A shy Atlanta fifth-grader wrote those hopeful words a little more than 20 years ago as an exercise in goal setting when the NBA wasn't much more than a wide-eyed fantasy.
When you reflect on them now, you begin to understand why Anthony Carter took the one-year NBA minimum with the Denver Nuggets this past week and why he returned to a team where he felt comfortable.
When you know where he's been and what he's about you realize why he signed the $1.26 million contract with the Nuggets for and, with no energy to waste on petulance, didn't throw a temper tantrum about it.
Would he have liked a fatter contract? Of course. Shouldn't someone who started 67 games at point guard for a playoff team and was a contender for the NBA's most improved player deserve more?
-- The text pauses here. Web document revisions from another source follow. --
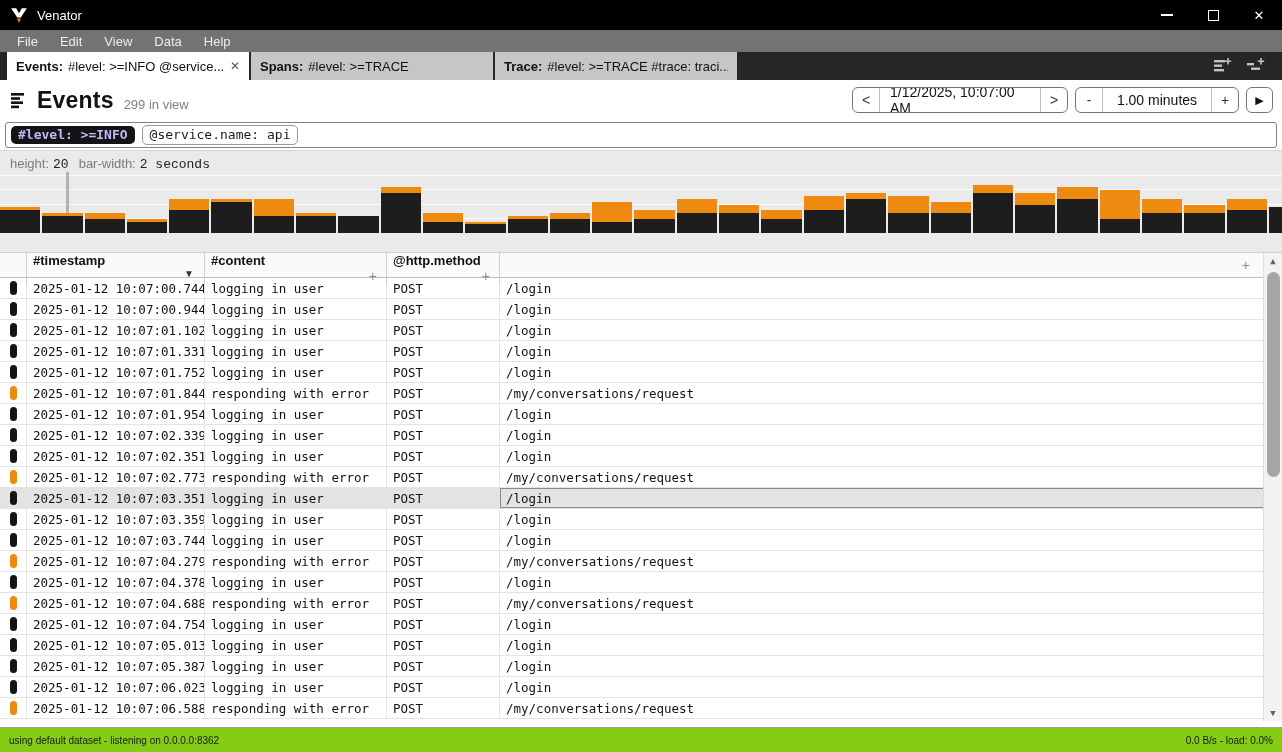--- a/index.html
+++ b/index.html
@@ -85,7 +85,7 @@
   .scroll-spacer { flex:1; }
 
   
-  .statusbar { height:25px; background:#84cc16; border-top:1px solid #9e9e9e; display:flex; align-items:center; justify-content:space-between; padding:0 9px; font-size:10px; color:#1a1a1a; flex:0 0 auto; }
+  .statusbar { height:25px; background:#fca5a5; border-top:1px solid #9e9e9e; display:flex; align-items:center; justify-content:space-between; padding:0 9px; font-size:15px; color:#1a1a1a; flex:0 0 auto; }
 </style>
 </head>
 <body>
Sure.
But as life has often reminded the perpetually smiling Carter in his 33 years, "would" and "should" sometimes get trumped by the reality of salary caps and other things.
"The Dream" has been Carter's compass, guiding him from hard-scrabble beginnings and fueling him through a series of challenges into what will be the longest NBA tenure of any ex-University of Hawai'i player, 10 seasons.
Long before he was known as "A.C." here, he was just another kid with untethered hopes on the asphalt courts of southeast Atlanta.
When he dropped out of high school at 15 it looked like the closest he would get to "pro" ball was the cash he and his neighborhood "Kirkwood Boys" played for in pick-up games.
His game might not have taken him beyond Memorial Drive if not for a fortuitous series of events. The first was meeting Llew Haden, whose "I Have a Dream" foundation encouraged at-risk youth to continue their education. Carter did and it paid off when a player from Saddleback (Calif.) Community College got coaches there interested in Carter. Two years later, Carter was starring in the Stan Sheriff Center.
But a recurring shoulder injury his senior year at UH damaged his pro stock. He spent a year riding the buses in the Continental Basketball Association to get an NBA shot and has since had to come back from a couple of surgeries to return to the league.
Remarkably, with four teams over nine seasons, he's managed to carve a career in a sport where a limited jump shot has sent many other journeymen off to other lines of work in short order.
Carter will be the first to tell you how good he's had it and the last one to say anything about how he's shared that good fortune with his alma mater.
For him it has always been about living — and, now — continuing "The Dream."